**TASK GOAL:** When you reach the line in the data below that contains "wine bottle: present", please start repeating lines exactly, and stop after the line that contains "vase: none [95,249,131,312]", repeating nothing else.

**SUPPLIED RECORDS:**
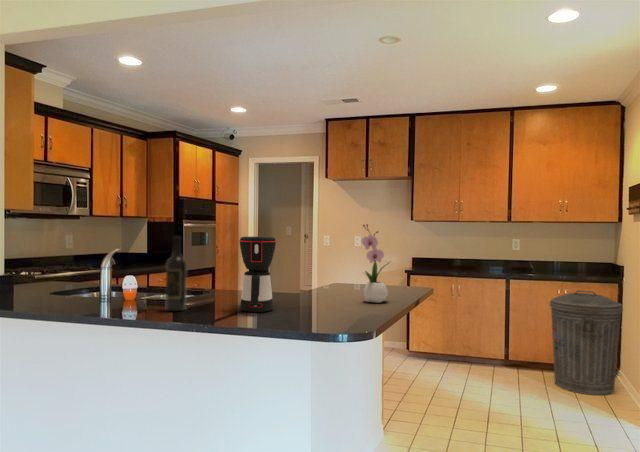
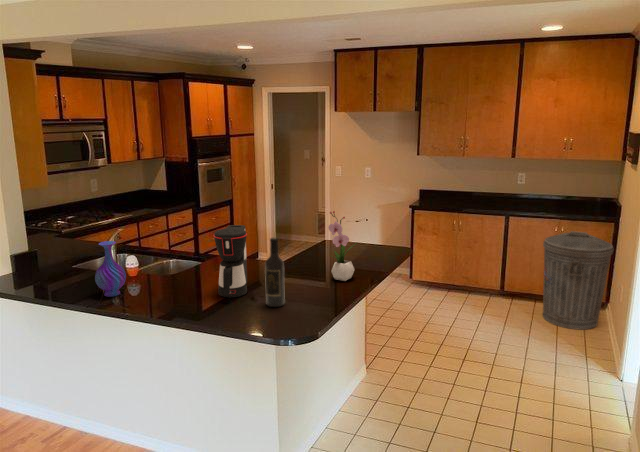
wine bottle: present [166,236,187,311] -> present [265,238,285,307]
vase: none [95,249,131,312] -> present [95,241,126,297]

* * *

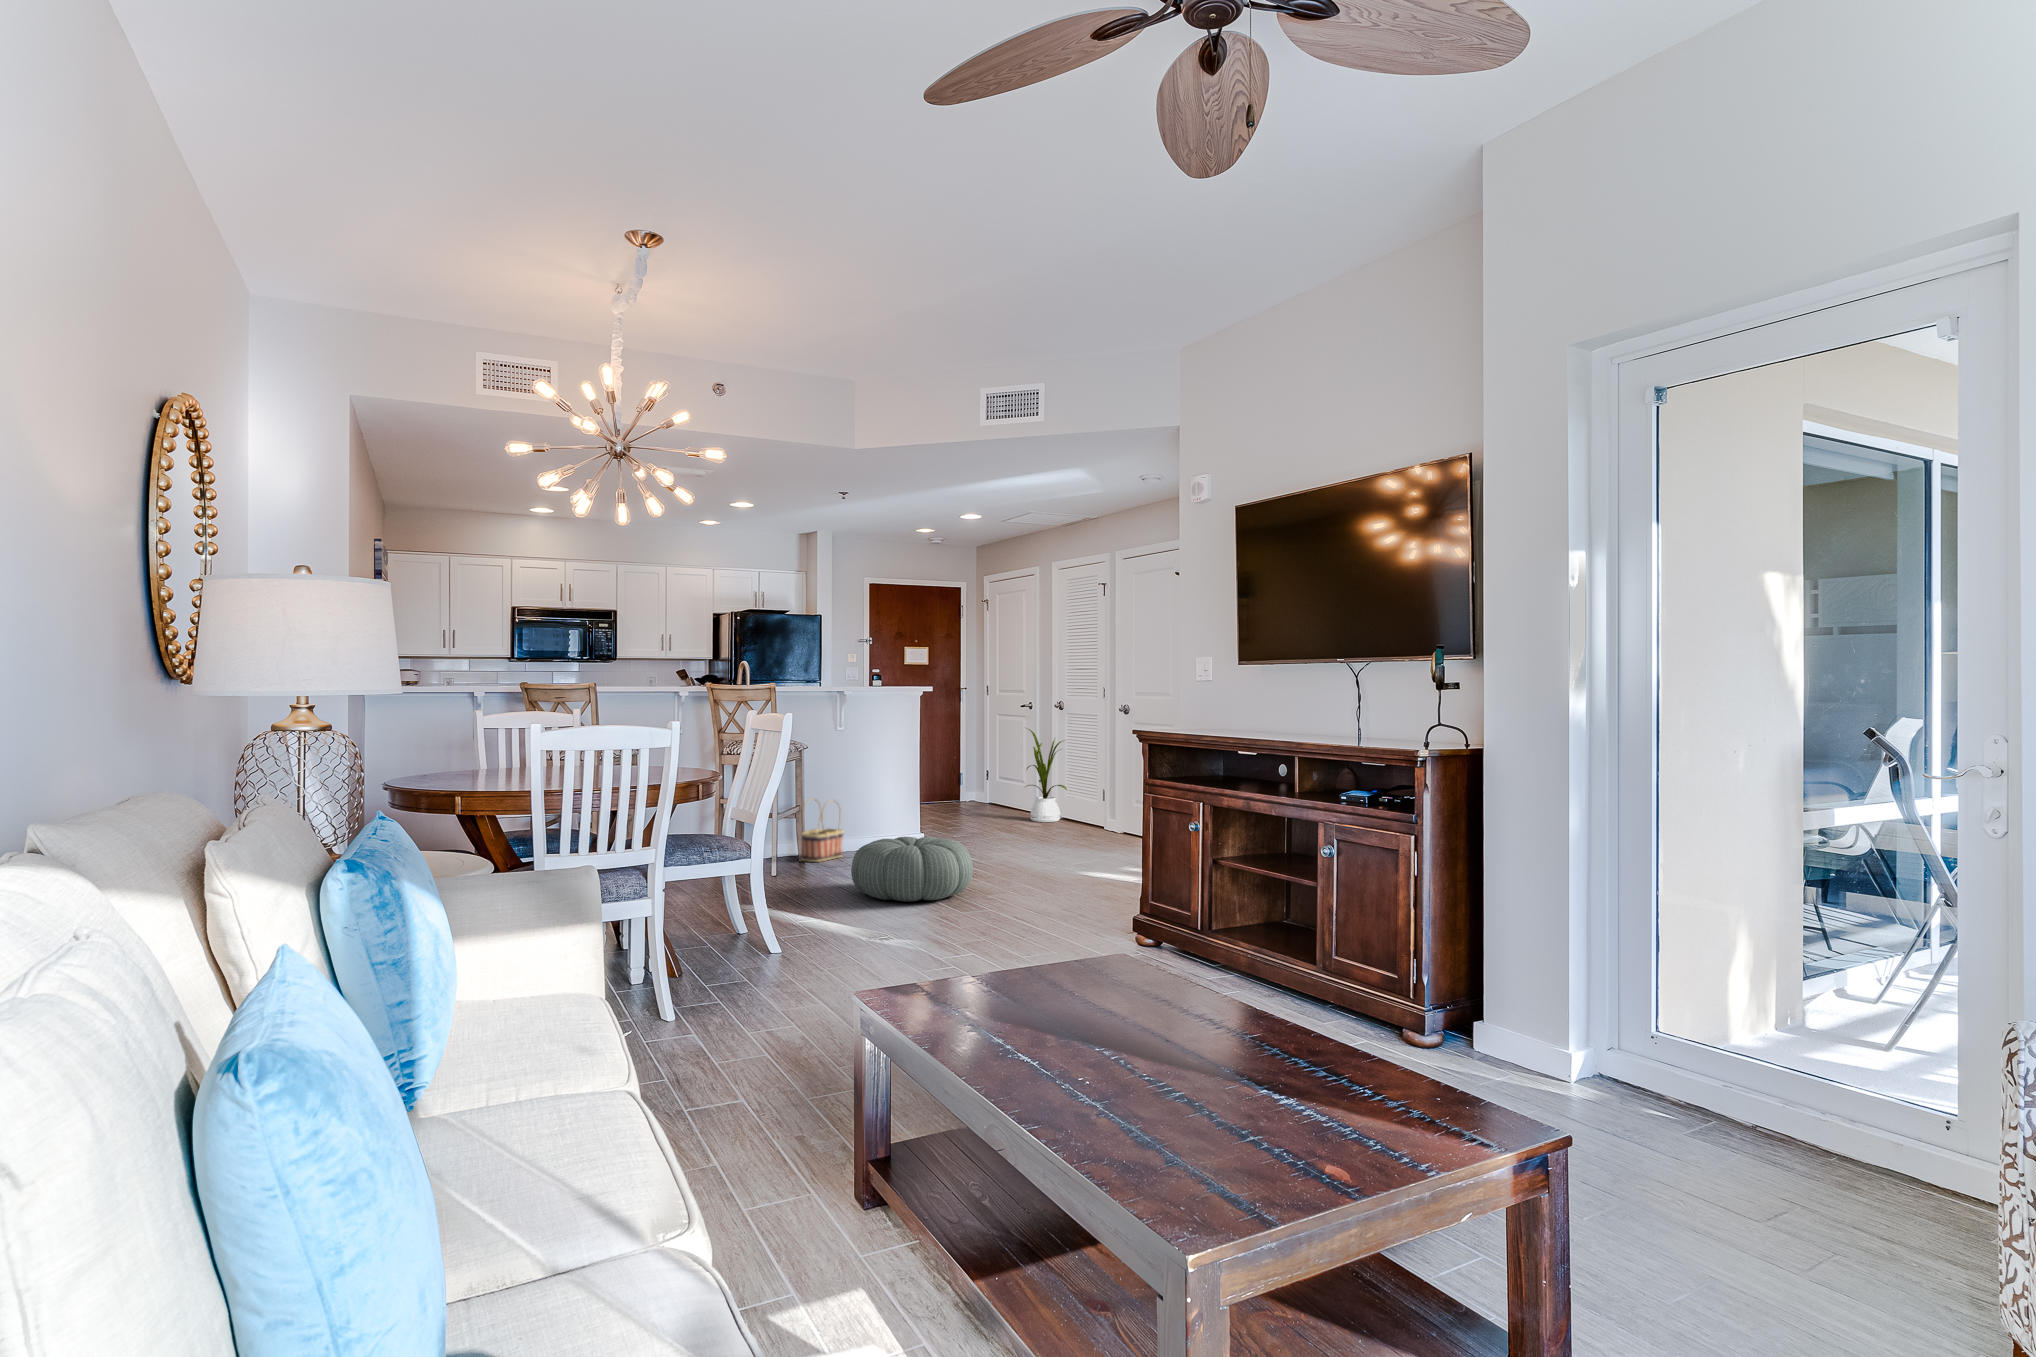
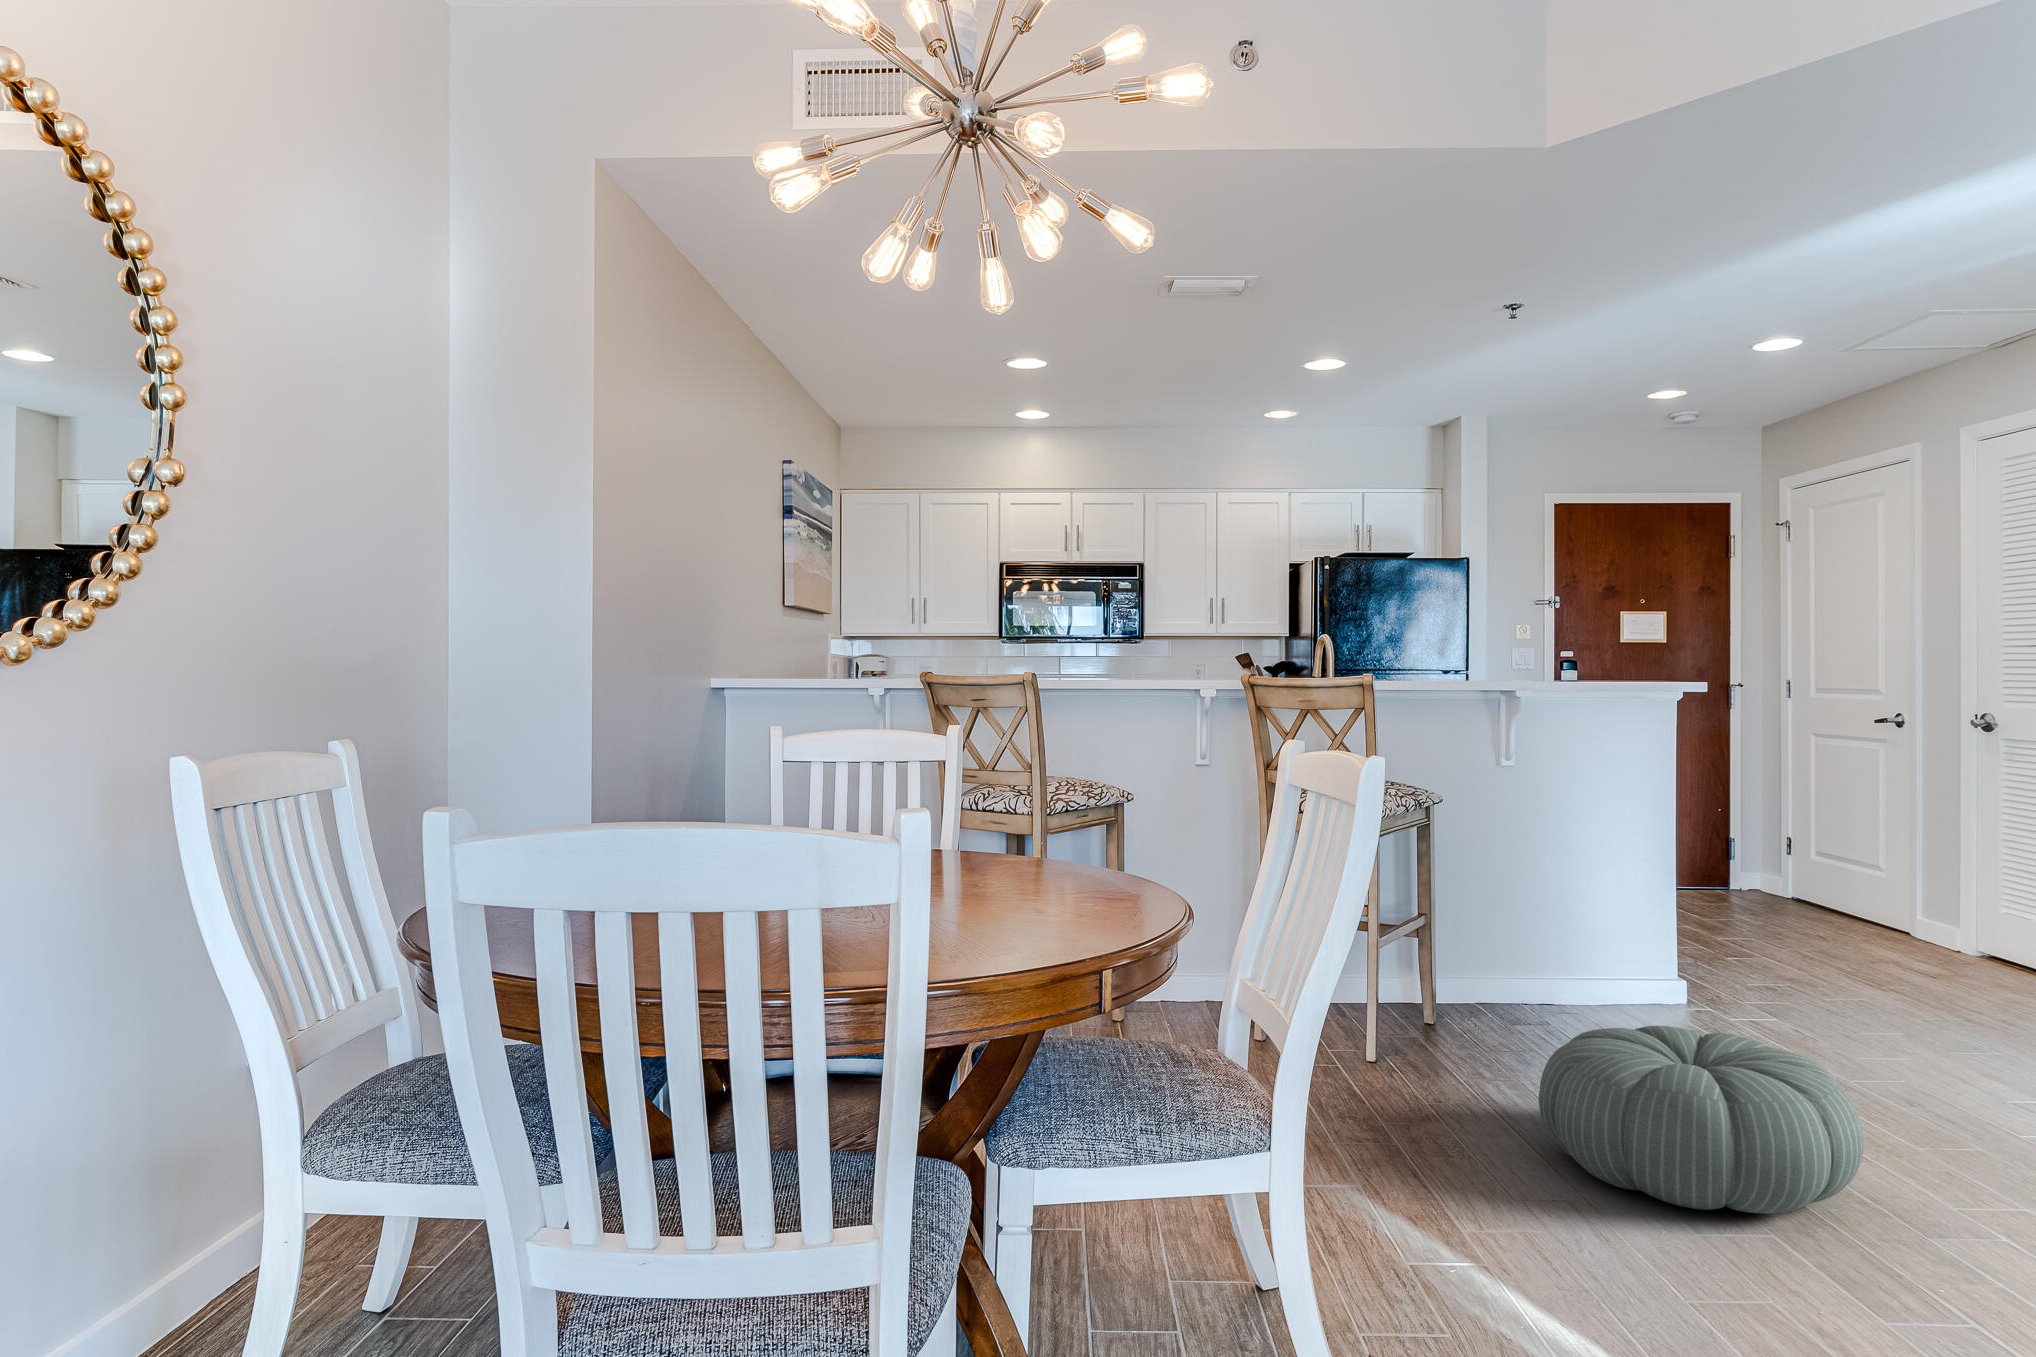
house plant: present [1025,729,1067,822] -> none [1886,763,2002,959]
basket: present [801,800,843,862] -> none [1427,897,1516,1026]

...

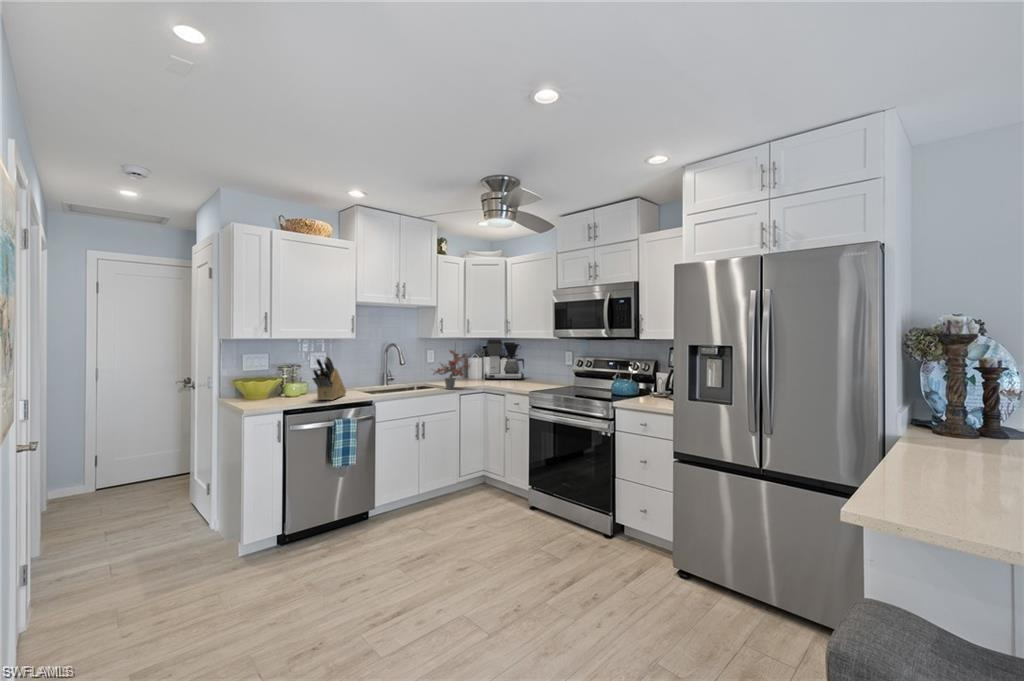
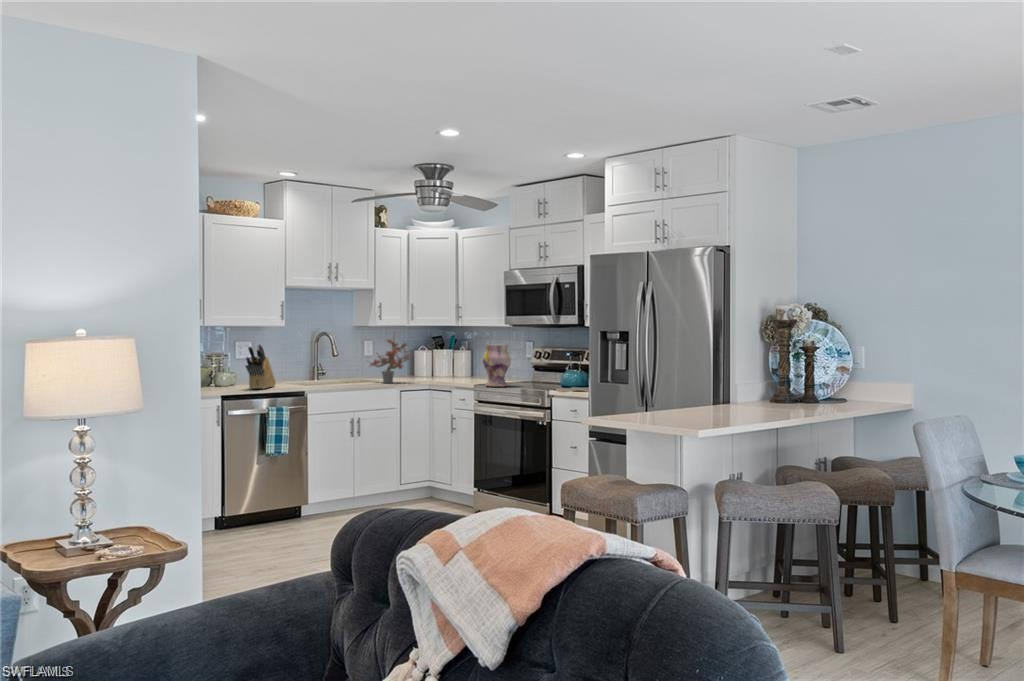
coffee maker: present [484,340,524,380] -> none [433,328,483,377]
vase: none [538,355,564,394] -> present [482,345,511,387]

**EXPECTED ANSWER:**
wine bottle: present [166,236,187,311] -> present [265,238,285,307]
vase: none [95,249,131,312] -> present [95,241,126,297]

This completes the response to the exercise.